** Supplied material **
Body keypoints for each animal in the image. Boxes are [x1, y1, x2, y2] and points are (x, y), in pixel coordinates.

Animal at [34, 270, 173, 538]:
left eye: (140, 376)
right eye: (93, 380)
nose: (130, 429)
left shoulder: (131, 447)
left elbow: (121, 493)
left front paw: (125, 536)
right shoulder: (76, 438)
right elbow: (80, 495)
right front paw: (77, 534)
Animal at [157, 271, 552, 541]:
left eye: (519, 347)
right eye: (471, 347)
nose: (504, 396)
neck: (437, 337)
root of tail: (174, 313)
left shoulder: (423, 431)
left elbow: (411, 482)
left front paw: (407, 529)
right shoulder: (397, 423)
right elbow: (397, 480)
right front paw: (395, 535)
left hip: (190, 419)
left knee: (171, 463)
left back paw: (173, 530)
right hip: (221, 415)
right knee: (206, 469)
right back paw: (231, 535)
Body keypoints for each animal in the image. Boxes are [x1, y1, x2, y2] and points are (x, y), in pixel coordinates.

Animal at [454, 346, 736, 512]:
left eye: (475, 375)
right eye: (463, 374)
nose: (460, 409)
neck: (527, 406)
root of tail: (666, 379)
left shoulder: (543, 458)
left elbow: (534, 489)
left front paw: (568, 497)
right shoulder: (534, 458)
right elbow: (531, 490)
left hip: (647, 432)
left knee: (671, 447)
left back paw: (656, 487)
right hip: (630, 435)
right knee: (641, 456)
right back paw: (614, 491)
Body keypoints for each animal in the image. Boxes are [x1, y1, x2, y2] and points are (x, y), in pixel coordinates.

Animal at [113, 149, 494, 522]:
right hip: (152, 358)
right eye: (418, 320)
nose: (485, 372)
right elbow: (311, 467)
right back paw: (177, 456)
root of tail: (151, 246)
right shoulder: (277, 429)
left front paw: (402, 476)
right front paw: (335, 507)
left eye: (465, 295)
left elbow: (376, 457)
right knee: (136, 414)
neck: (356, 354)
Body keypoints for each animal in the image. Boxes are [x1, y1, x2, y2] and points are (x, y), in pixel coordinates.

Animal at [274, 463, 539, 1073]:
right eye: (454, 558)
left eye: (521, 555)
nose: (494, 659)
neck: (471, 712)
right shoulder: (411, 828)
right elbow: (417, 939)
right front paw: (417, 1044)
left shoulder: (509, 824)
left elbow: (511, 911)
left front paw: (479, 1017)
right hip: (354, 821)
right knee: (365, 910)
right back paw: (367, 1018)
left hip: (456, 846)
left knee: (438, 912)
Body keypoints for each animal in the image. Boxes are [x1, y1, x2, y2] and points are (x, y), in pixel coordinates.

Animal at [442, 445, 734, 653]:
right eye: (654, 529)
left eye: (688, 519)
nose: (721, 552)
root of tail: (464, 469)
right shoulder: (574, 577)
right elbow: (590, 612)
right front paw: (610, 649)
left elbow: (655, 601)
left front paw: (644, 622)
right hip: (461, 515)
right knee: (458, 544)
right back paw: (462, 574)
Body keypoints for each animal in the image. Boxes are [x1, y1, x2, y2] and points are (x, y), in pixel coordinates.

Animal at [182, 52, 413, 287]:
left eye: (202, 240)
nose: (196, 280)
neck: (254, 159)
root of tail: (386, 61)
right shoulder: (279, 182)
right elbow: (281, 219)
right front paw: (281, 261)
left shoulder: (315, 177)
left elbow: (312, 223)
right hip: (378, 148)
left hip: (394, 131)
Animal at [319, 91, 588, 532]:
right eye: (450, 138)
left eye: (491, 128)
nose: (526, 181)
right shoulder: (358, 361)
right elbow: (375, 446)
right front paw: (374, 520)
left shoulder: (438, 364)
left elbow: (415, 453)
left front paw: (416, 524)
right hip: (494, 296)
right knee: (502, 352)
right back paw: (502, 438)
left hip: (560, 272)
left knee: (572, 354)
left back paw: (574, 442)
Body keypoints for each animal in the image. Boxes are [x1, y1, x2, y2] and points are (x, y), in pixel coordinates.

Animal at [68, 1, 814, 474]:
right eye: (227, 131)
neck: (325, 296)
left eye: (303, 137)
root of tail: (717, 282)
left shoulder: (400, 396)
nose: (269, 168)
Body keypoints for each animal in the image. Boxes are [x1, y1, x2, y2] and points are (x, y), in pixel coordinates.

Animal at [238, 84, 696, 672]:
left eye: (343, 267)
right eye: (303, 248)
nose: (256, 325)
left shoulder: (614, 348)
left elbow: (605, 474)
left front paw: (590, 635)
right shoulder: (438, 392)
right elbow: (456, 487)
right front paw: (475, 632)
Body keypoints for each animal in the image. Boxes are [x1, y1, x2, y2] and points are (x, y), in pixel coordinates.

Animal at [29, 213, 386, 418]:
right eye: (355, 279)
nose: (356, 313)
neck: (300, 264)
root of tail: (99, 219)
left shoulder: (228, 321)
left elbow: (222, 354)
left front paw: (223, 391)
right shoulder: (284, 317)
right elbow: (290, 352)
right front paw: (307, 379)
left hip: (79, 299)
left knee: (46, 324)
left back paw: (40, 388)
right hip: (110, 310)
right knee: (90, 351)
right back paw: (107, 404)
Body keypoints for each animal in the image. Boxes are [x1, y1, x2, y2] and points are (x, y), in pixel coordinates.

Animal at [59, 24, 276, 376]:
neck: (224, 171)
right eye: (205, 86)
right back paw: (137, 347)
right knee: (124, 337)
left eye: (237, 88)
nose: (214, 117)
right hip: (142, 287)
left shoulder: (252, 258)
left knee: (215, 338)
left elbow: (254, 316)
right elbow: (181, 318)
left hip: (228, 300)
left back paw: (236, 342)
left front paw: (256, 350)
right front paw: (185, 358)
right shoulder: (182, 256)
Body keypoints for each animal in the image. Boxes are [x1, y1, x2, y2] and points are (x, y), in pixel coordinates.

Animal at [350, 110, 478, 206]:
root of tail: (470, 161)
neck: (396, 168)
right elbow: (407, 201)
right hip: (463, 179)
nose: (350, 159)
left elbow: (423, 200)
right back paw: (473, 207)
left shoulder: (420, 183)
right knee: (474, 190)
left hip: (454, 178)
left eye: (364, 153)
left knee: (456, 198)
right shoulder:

** Work to complete **
Check every line above for the string "tail", and copy the ones that have it.

** Answer area **
root of tail: (174, 313)
root of tail: (666, 379)
root of tail: (151, 246)
root of tail: (464, 469)
root of tail: (386, 61)
root of tail: (717, 282)
root of tail: (99, 219)
root of tail: (470, 161)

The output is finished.